Texte fourni:
Le Solitaire
7.6
Le Solitaire

livre de Eugène Ionesco (1973)

Vie minuscule (pour paraphraser Pierre Michon)

Il est incompréhensible que l’unique roman de Ionesco n’ait pas figuré d’emblée au panthéon des plus grandes œuvres. Né le 26 novembre 1909, en Roumanie, l’immense dramaturge a soixante-quatre ans lorsque paraît, en 1973, son roman «Le Solitaire ». Il vivra encore une vingtaine d’années. Toutefois, les pièces qui lui ont valu une reconnaissance internationale sont déjà sorties, de « La Cantatrice chauve » (1950), « La Leçon » (1951), « Les Chaises » (1952) au sublime « Le Roi se meurt » (1962), en passant par « Rhinocéros » (1959). C’est donc en voyant approcher le terme d’une vie exceptionnellement accomplie qu’il se lance dans la rédaction paradoxale de ce roman qui met en scène un héros obscur, modeste employé prématurément retraité, et irrémédiablement « solitaire », bien que pris dans une constante et perplexe observation de ses contemporains : « Il y en avait du monde dans ce monde, tant de visages différents et tant de pensées vraisemblablement identiques. Ou à peu près » (p. 46). Ou encore :
« N’importe quoi est passionnant, amusant, curieux, dramatique, insolite, mystérieux. [...] Regarder des gens qui regardent » (p. 82).


Les phrases, simples dans leur lexique, dépouillées dans leur construction, arrêtent constamment, tant elles sont nombreuses à se détacher comme des citations. Des jeux d’échos se mettent rapidement en place, affirmant la filiation avec le théâtre de l’absurde, qu’il s’agisse de celui de l’auteur ou de celui d’un autre illustre expatrié, Beckett :
« Nous reprîmes du café, plusieurs cafés, plusieurs pousse-café, il s’en alla, je m’en allai » (p. 17). Un absurde qui peut aussi surgir d’une rupture thématique apparente, mais sans aucun changement de ton, d’où un effet de sens par ricochet plutôt inquiétant : « ‘- Oui, dit-elle, ceux de l’intérieur ont tiré sur ceux de l’extérieur et ceux de l’extérieur sur nos clients. Nous avons du museau vinaigrette’ » (p. 174).

À faire:
(1) Résumez sous forme de liste le paragraphe du texte fourni qui commence par « Il est incompréhensible que l'unique roman », en gardant ses faits principaux.
(2) Veuillez citer sans rien modifier les lignes des enregistrements, depuis la première jusqu'à la ligne contenant « public : 10€ », celle-ci comprise.
Le texte fourni et les enregistrements constituent deux contenus indépendants l'un de l'autre.

Enregistrements:

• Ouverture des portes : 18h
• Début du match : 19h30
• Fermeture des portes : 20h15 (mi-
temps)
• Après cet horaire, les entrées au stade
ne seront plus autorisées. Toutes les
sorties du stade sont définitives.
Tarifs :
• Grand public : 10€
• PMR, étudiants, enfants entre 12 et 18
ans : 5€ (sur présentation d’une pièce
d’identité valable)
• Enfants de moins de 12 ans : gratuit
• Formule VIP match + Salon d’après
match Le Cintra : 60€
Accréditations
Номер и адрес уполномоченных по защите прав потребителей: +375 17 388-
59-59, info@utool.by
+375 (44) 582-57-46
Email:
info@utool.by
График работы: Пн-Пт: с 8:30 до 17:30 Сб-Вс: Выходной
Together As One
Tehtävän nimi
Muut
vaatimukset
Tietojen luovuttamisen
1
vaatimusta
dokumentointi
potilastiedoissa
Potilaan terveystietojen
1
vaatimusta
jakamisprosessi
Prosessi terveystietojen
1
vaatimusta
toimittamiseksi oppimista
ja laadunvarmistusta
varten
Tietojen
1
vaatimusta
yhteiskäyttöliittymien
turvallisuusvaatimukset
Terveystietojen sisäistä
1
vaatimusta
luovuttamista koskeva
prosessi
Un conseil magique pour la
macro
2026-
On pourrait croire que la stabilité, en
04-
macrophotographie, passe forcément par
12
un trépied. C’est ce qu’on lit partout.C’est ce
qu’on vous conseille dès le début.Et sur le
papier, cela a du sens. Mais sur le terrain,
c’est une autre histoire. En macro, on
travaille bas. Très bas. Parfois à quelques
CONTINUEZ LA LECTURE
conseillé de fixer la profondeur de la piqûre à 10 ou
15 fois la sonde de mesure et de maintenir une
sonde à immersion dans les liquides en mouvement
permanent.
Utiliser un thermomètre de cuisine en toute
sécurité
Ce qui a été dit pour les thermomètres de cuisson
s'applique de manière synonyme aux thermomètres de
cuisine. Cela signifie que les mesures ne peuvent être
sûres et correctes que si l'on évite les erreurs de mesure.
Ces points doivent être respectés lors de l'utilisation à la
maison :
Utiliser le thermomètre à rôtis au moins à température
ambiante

Réponses par tâche:
(1)
- Le texte juge incompréhensible que « Le Solitaire », l'unique roman de Ionesco, n'ait pas figuré d'emblée au panthéon des plus grandes œuvres.
- Ionesco est né le 26 novembre 1909 en Roumanie. Il a soixante-quatre ans lorsque le roman paraît en 1973 et vivra encore une vingtaine d'années.
- Ses pièces majeures sont alors déjà sorties : « La Cantatrice chauve » (1950), « La Leçon » (1951), « Les Chaises » (1952), « Rhinocéros » (1959) et « Le Roi se meurt » (1962).
- Le roman met en scène un héros obscur, modeste employé prématurément retraité. Il est irrémédiablement solitaire, mais observe constamment ses contemporains avec perplexité.

(2)
• Ouverture des portes : 18h
• Début du match : 19h30
• Fermeture des portes : 20h15 (mi-
temps)
• Après cet horaire, les entrées au stade
ne seront plus autorisées. Toutes les
sorties du stade sont définitives.
Tarifs :
• Grand public : 10€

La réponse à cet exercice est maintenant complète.